VOTRE OBJECTIF =
Recopiez à l'identique toutes les lignes des données ci-dessous. Laissez les images de côté dans votre réponse.

SUPPORT D'ÉTUDE =
==================================================
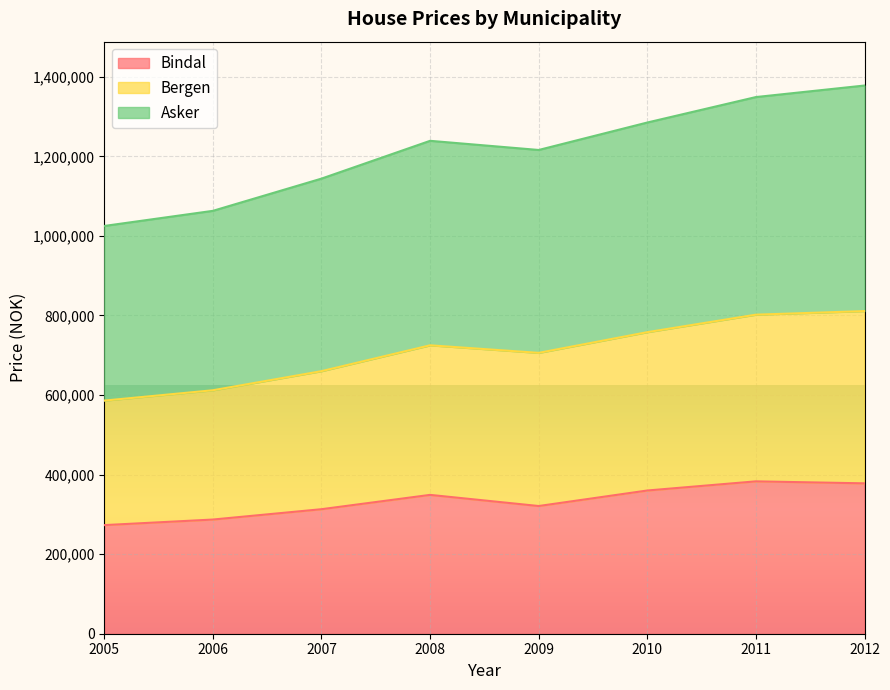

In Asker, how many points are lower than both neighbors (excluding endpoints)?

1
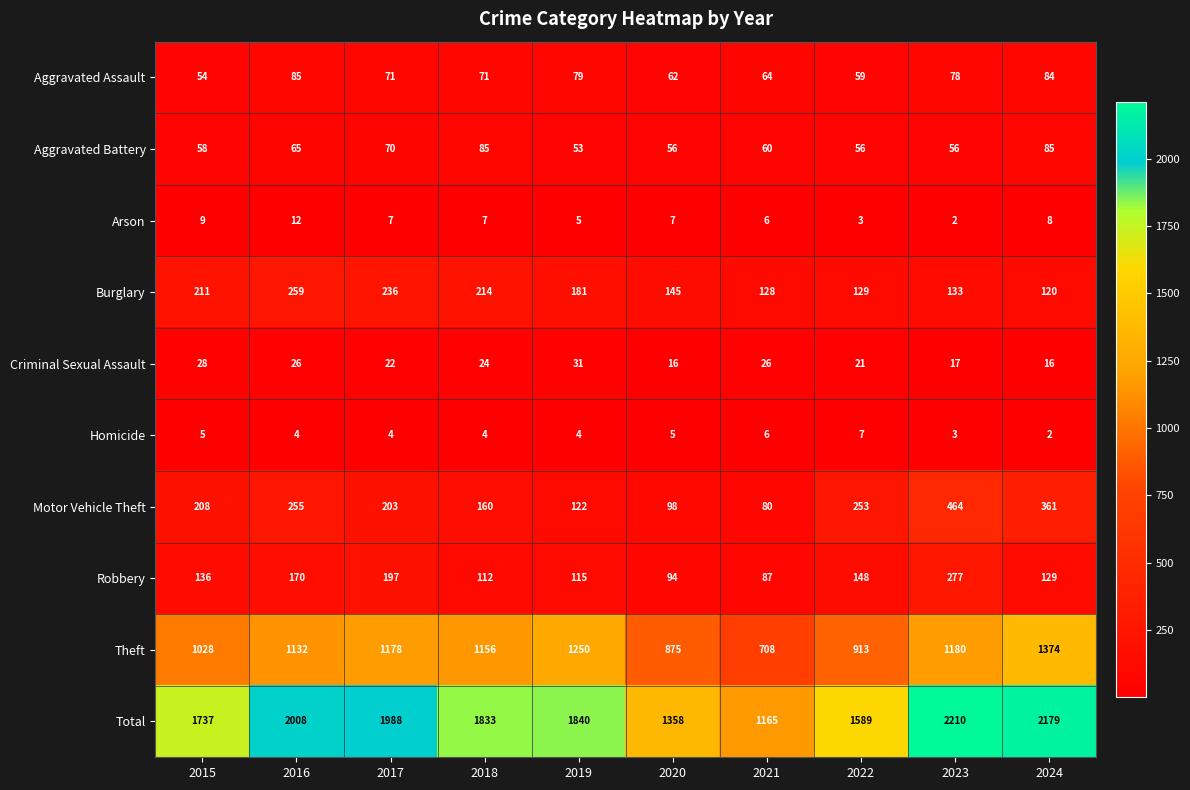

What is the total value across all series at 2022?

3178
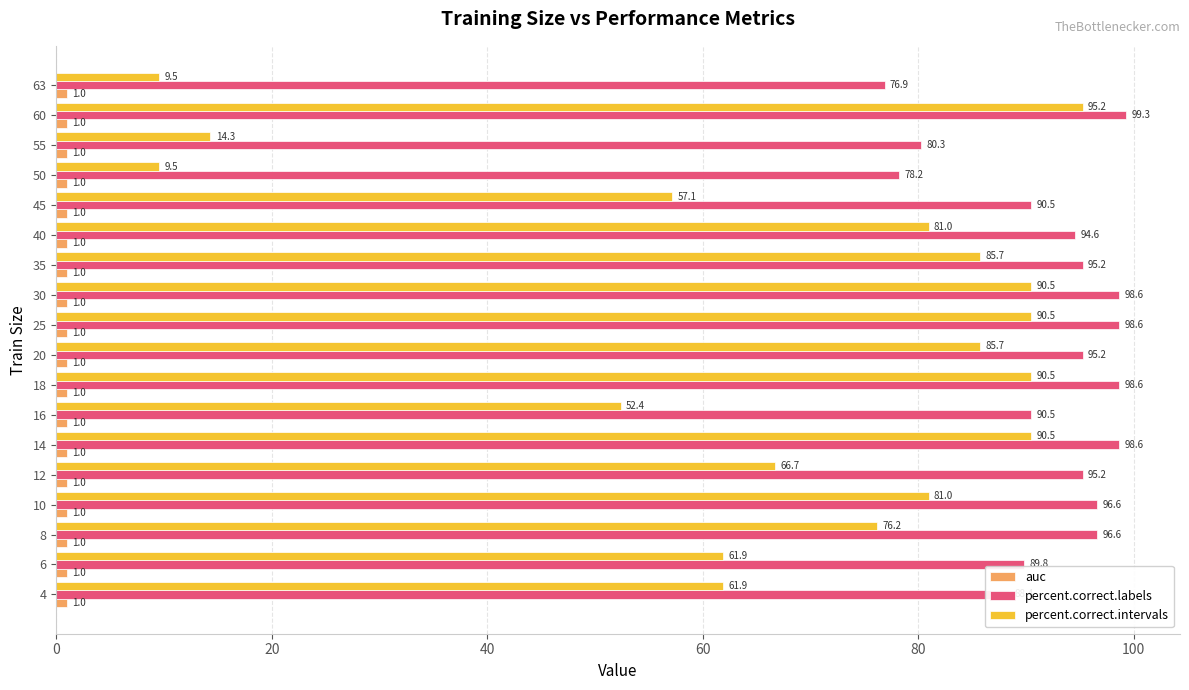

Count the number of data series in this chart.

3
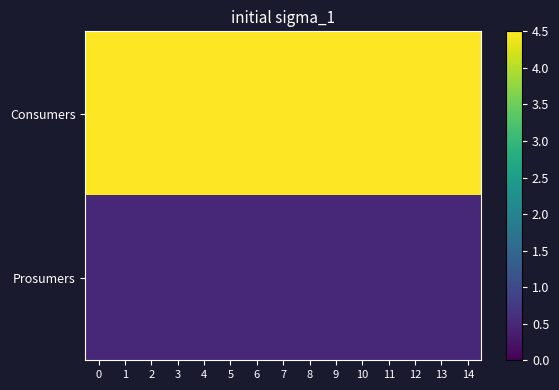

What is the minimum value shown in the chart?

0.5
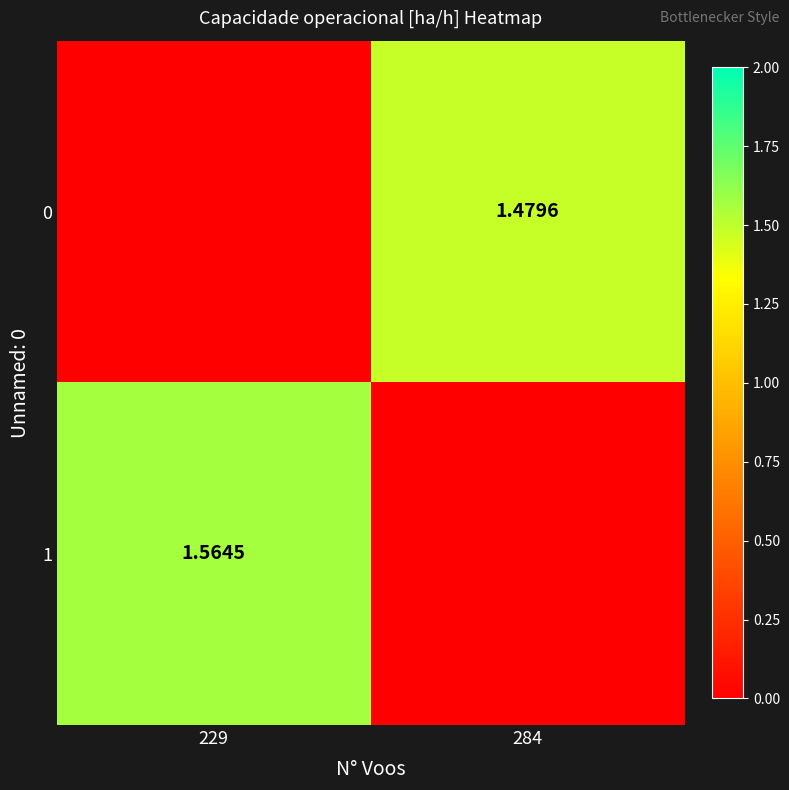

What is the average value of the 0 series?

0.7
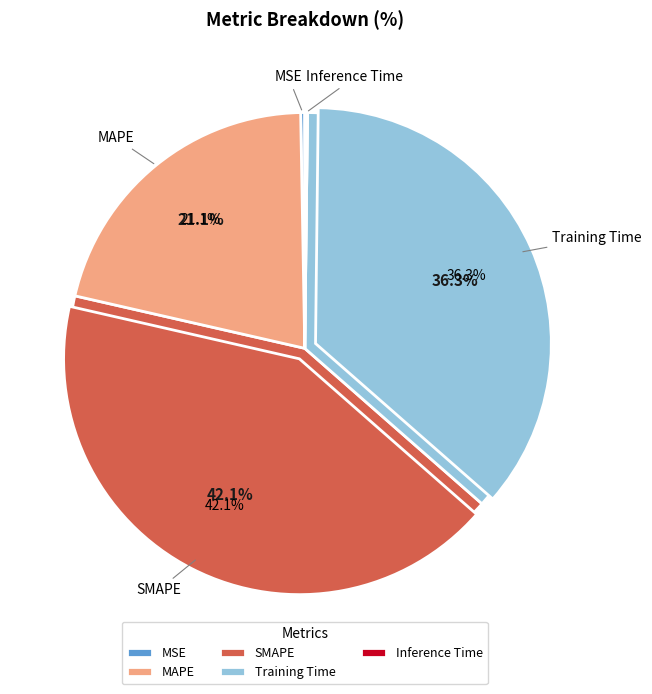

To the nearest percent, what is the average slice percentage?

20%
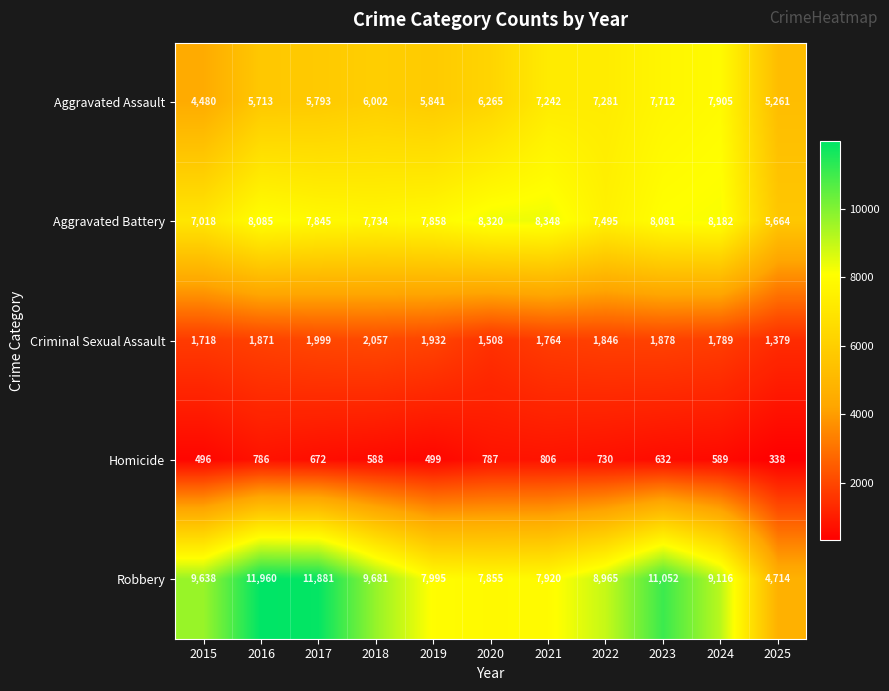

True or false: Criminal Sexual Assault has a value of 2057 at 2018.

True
==================================================
RÉSULTAT DE L'EXERCICE =
In Asker, how many points are lower than both neighbors (excluding endpoints)?

1

What is the total value across all series at 2022?

3178

Count the number of data series in this chart.

3

What is the minimum value shown in the chart?

0.5

What is the average value of the 0 series?

0.7

To the nearest percent, what is the average slice percentage?

20%

True or false: Criminal Sexual Assault has a value of 2057 at 2018.

True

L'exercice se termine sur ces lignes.